Cumhurbaşkanı ve AK Parti Genel Başkanı Recep Tayyip Erdoğan, parti genel merkezinde düzenlenen AK Parti Genişletilmiş İl Başkanları Toplantısı'nda konuştu.

Düzce’den tam kadro katılım

AK Parti Düzce İl Başkanı Mustafa Keskin, Düzce Belediye Başkanı Dr. Faruk Özlü, İl Kadın Kolları Başkanı Gönül Asuk, İl Gençlik Kolları Başkanı Oğuzhan Küçük ve İl Genel Meclis Başkanı Çiğdem Günal’ın da hazır bulunduğu toplantıda Erdoğan, partinin 20 yıllık geçmişindeki 150. Genişletilmiş İl Başkanları Toplantısı'nı icra ettiklerini belirtti.

“20 yıldır seçimlerden hep birinci çıkmasının sırrı işte buradadır”

• Alıştırma Bölümleri:
A) Lütfen aşağıdaki ifadelerin metinle uyuşup uyuşmadığını evet ya da hayır ile belirtin ve her cevabı metinden aynen alınmış belirleyici sözlerle destekleyin: (i) Toplantı parti genel merkezinde yapıldı. (ii) Düzce İl Kadın Kolları Başkanı Çiğdem Günal'dır. (iii) Erdoğan'a göre bu, partinin 20 yıllık geçmişindeki 100. Genişletilmiş İl Başkanları Toplantısı'dır.
B) Metinde "Düzce’den tam kadro" sözlerinden başlayıp "icra ettiklerini belirtti." sözleri de dahil olmak üzere o sözlere kadar uzanan bölümü aynen tekrar edin.
C) Metindeki "Düzce’den tam kadro katılım" başlığının neye dayandığını metnin verdiği bilgilere göre bir ila üç cümleyle açıklayın.
Bundan sonra gelen materyal metinden ayrı tutulmuştur.

• Sağlanan Veriler:
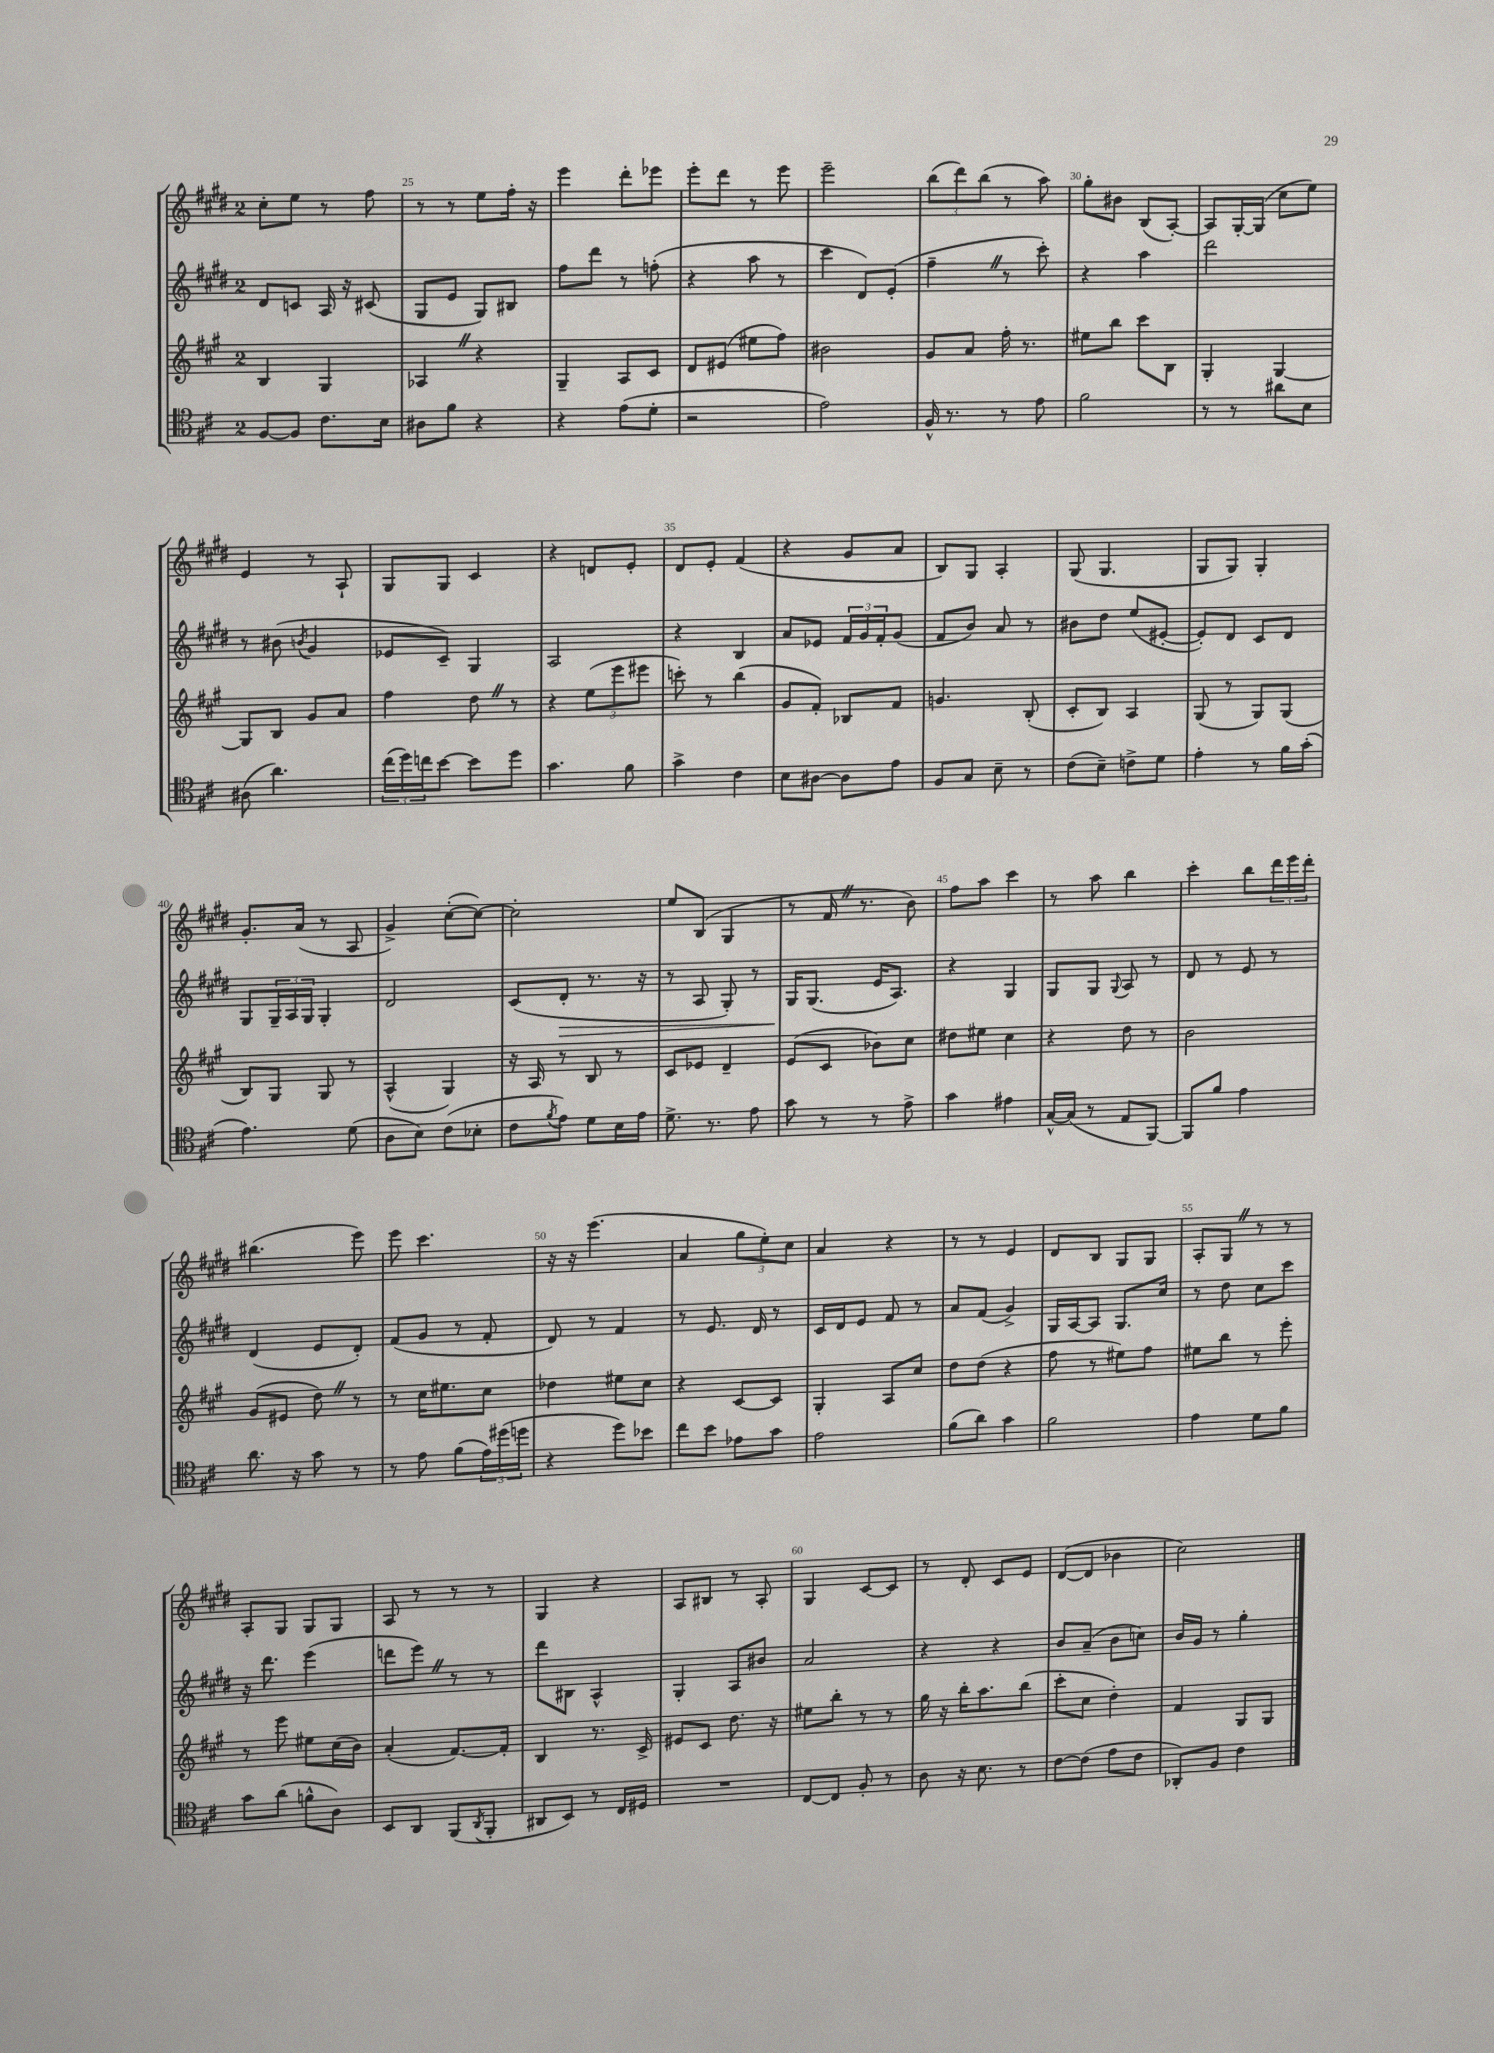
<<
\new StaffGroup <<
\new Staff = "s0" {
    \clef treble \key e \major \once \override Staff.TimeSignature.style = #'single-digit \time 2/4
    cis''8-. e''8 r8 fis''8 |
    r8 r8 e''8 fis''16-. r16 |
    e'''4 dis'''8-. ees'''8 |
    e'''8-. dis'''8 r8 e'''8 |
    e'''2-- |
    \tuplet 3/2 { b''8( dis'''8) b''8( } r8 a''8) |
    gis''8-. bis'8 b8( a8~-.) |
    a8 gis16~-. gis16( cis''8 e''8) |
    e'4 r8 a8-! |
    gis8 gis8 cis'4 |
    r4 d'8 e'8-. |
    dis'8 e'8-. fis'4( |
    r4 gis'8 a'8 |
    b8) gis8 a4-. |
    gis8( gis4. |
    gis8 gis8) gis4-. |
    gis'8.-. a'16( r8 a8 |
    gis'4->) cis''8~-.( cis''8~) |
    cis''2-. |
    e''8 b8( gis4 |
    r8 fis'16 \once \override BreathingSign.text = \markup { \musicglyph "scripts.caesura.straight" } \breathe r8. b'8) |
    fis''8 a''8 cis'''4 |
    r8 a''8 b''4 |
    cis'''4-. b''8 \tuplet 3/2 { dis'''16 e'''16 dis'''16-. } |
    bis''4.( e'''8) |
    e'''8 cis'''4. |
    r16 r16 e'''4.( |
    a'4 \tuplet 3/2 { gis''8 e''8-.) cis''8 } |
    a'4 r4 |
    r8 r8 e'4 |
    dis'8 b8 gis8 gis8 |
    a8-. gis8 \once \override BreathingSign.text = \markup { \musicglyph "scripts.caesura.straight" } \breathe r8 r8 |
    a8-. gis8 gis8 gis8 |
    a8 r8 r8 r8 |
    gis4 r4 |
    a8 bis8 r8 a8-. |
    gis4 cis'8~ cis'8 |
    r8 dis'8-. cis'8 e'8 |
    dis'8~( dis'8 bes'4 |
    cis''2) \bar "|." |
}
\new Staff = "s1" {
    \clef treble \key e \major \once \override Staff.TimeSignature.style = #'single-digit \time 2/4
    dis'8 c'8 a16 r16 cis'8( |
    gis8 e'8 gis8) bis8 |
    fis''8 dis'''8 r8 f''8-.( |
    r4 a''8 r8 |
    cis'''4 dis'8) e'8-.( |
    fis''4-- \once \override BreathingSign.text = \markup { \musicglyph "scripts.caesura.straight" } \breathe r8 cis'''8-.) |
    r4 a''4 |
    dis'''2 |
    r8 bis'8( \acciaccatura { b'8 } gis'4 |
    ees'8 cis'8--) gis4 |
    a2 |
    r4 b4 |
    a'8 ees'8 \tuplet 3/2 { fis'16 gis'16 fis'16-. } gis'8( |
    fis'8 b'8) a'8 r8 |
    bis'8 dis''8 e''8( eis'8~-. |
    eis'8-.) dis'8 cis'8 dis'8 |
    gis8 \tuplet 3/2 { gis16-- a16 gis16 } gis4-. |
    dis'2 |
    cis'8( dis'8-.\> r8. r16 |
    r8 a8 gis8-.) r8 |
    gis16\! gis8.( e'16 a8.) |
    r4 gis4 |
    gis8 gis8 \appoggiatura { gis8 } a8 r8 |
    dis'8 r8 e'8 r8 |
    dis'4( e'8 dis'8-.) |
    fis'8( gis'8 r8 fis'8-. |
    dis'8) r8 fis'4 |
    r8 e'8. dis'16 r8 |
    cis'16 dis'16 e'8 fis'8 r8 |
    a'8 fis'8( gis'4->) |
    gis16 a16~ a8 gis8. cis''16 |
    r8 dis''8 cis''8 cis'''8 |
    r16 dis'''8. e'''4( |
    d'''8 e'''8) \once \override BreathingSign.text = \markup { \musicglyph "scripts.caesura.straight" } \breathe r8 r8 |
    dis'''8 bis8 a4-^ |
    gis4-. a8 bis'8 |
    a'2 |
    r4 r4 |
    b'8 a'8--( b'8 c''8) |
    b'16 gis'16 r8 gis''4-. \bar "|." |
}
\new Staff = "s2" {
    \clef treble \key a \major \once \override Staff.TimeSignature.style = #'single-digit \time 2/4
    b4 gis4 |
    aes4 \once \override BreathingSign.text = \markup { \musicglyph "scripts.caesura.straight" } \breathe r4 |
    gis4-- a8 cis'8 |
    d'8 eis'8( eis''8 fis''8) |
    bis'2 |
    gis'8 a'8 fis''16-. r8. |
    eis''8 b''8 cis'''8 b8 |
    gis4-. gis4~ |
    gis8 b8 gis'8 a'8 |
    fis''4 d''8 \once \override BreathingSign.text = \markup { \musicglyph "scripts.caesura.straight" } \breathe r8 |
    r4 \tuplet 3/2 { e''8( e'''8 eis'''8 } |
    c'''8-.) r8 b''4( |
    gis'8 fis'8-.) bes8 fis'8 |
    g'4. b8-.( |
    cis'8-. b8) a4 |
    gis8( r8 gis8) gis8( |
    b8) gis8 gis8 r8 |
    a4-^( gis4) |
    r16 a16 r8 b8 r8 |
    cis'8 ees'8 d'4-- |
    e'8( cis'8 bes'8) cis''8 |
    dis''8 eis''8 cis''4 |
    r4 d''8 r8 |
    b'2 |
    gis'8( eis'8 d''8) \once \override BreathingSign.text = \markup { \musicglyph "scripts.caesura.straight" } \breathe r8 |
    r8 cis''16 eis''8. cis''8 |
    des''4 eis''8 cis''8 |
    r4 cis'8~ cis'8 |
    gis4-. a8 cis''8 |
    d''8 d''8( r4 |
    fis''8 r8 eis''8) fis''8 |
    eis''8 b''8 r8 e'''8-. |
    r8 e'''8 eis''8 cis''16( b'16) |
    a'4-.( fis'8.~) fis'16-. |
    b4 r8. cis'16-> |
    eis'8 cis'8 d''8. r16 |
    eis''8 b''8-. r8 r8 |
    gis''16 r16 b''16-. a''8. b''8( |
    cis'''8-. cis''8 d''4-.) |
    fis'4 gis8 gis8 \bar "|." |
}
\new Staff = "s3" {
    \clef tenor \key d \major \once \override Staff.TimeSignature.style = #'single-digit \time 2/4
    fis8~ fis8 cis'8. b16 |
    ais8 fis'8 r4 |
    r4 e'8( d'8-. |
    r2 |
    e'2) |
    fis16-^ r8. r8 e'8 |
    fis'2 |
    r8 r8 ais'8 b8 |
    ais8( a'4.) |
    \tuplet 3/2 { cis''16( d''16) c''16 } b'8~ b'8 d''8 |
    g'4. fis'8 |
    g'4-> cis'4 |
    b8 ais8~ ais8 e'8 |
    fis8 g8 b8-- r8 |
    cis'8( b8--) c'8-> d'8 |
    e'4-. r8 fis'16 g'16-.( |
    e'4.) d'8( |
    a8 b8) cis'8( bes8-. |
    cis'8 \acciaccatura { fis'8 } e'8) d'8 b16 e'16 |
    d'8.-> r8. e'8 |
    g'8 r8 r8 e'8-> |
    g'4 eis'4 |
    g16~-^ g16( r8 e8 fis,8~) |
    fis,8 fis'8 e'4 |
    a'8. r16 g'8 r8 |
    r8 e'8 fis'8( \tuplet 3/2 { e'16) dis''16( d''16 } |
    r4 d''8) bes'8 |
    cis''8 b'8 ees'8 g'8 |
    e'2 |
    fis'8( a'8) g'4 |
    fis'2 |
    e'4 d'8 fis'8 |
    g'8 a'8( f'8-^ a8) |
    b,8 a,8 fis,8( \acciaccatura { a,8 } fis,8-. |
    ais,8 b,8) r8 cis16 dis16 |
    R2 |
    cis8~ cis8 fis8-. r8 |
    a8 r16 b8. r8 |
    cis'8~ cis'8( e'8 cis'8 |
    aes,8-.) fis8 cis'4 \bar "|." |
}
>>
>>
\layout { \context { \Score currentBarNumber = #24 \override BarNumber.break-visibility = ##(#f #t #t) barNumberVisibility = #(every-nth-bar-number-visible 5) } }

• Alıştırma Sonuçları:
A)
(i) Evet: "parti genel merkezinde düzenlenen"
(ii) Hayır: "İl Kadın Kolları Başkanı Gönül Asuk"
(iii) Hayır: "partinin 20 yıllık geçmişindeki 150. Genişletilmiş İl Başkanları Toplantısı'nı icra ettiklerini belirtti"

B)
Düzce’den tam kadro katılım

AK Parti Düzce İl Başkanı Mustafa Keskin, Düzce Belediye Başkanı Dr. Faruk Özlü, İl Kadın Kolları Başkanı Gönül Asuk, İl Gençlik Kolları Başkanı Oğuzhan Küçük ve İl Genel Meclis Başkanı Çiğdem Günal’ın da hazır bulunduğu toplantıda Erdoğan, partinin 20 yıllık geçmişindeki 150. Genişletilmiş İl Başkanları Toplantısı'nı icra ettiklerini belirtti.

C) Başlık, toplantıda Düzce'den AK Parti Düzce İl Başkanı Mustafa Keskin, Düzce Belediye Başkanı Dr. Faruk Özlü, İl Kadın Kolları Başkanı Gönül Asuk, İl Gençlik Kolları Başkanı Oğuzhan Küçük ve İl Genel Meclis Başkanı Çiğdem Günal’ın hazır bulunmasına dayanır.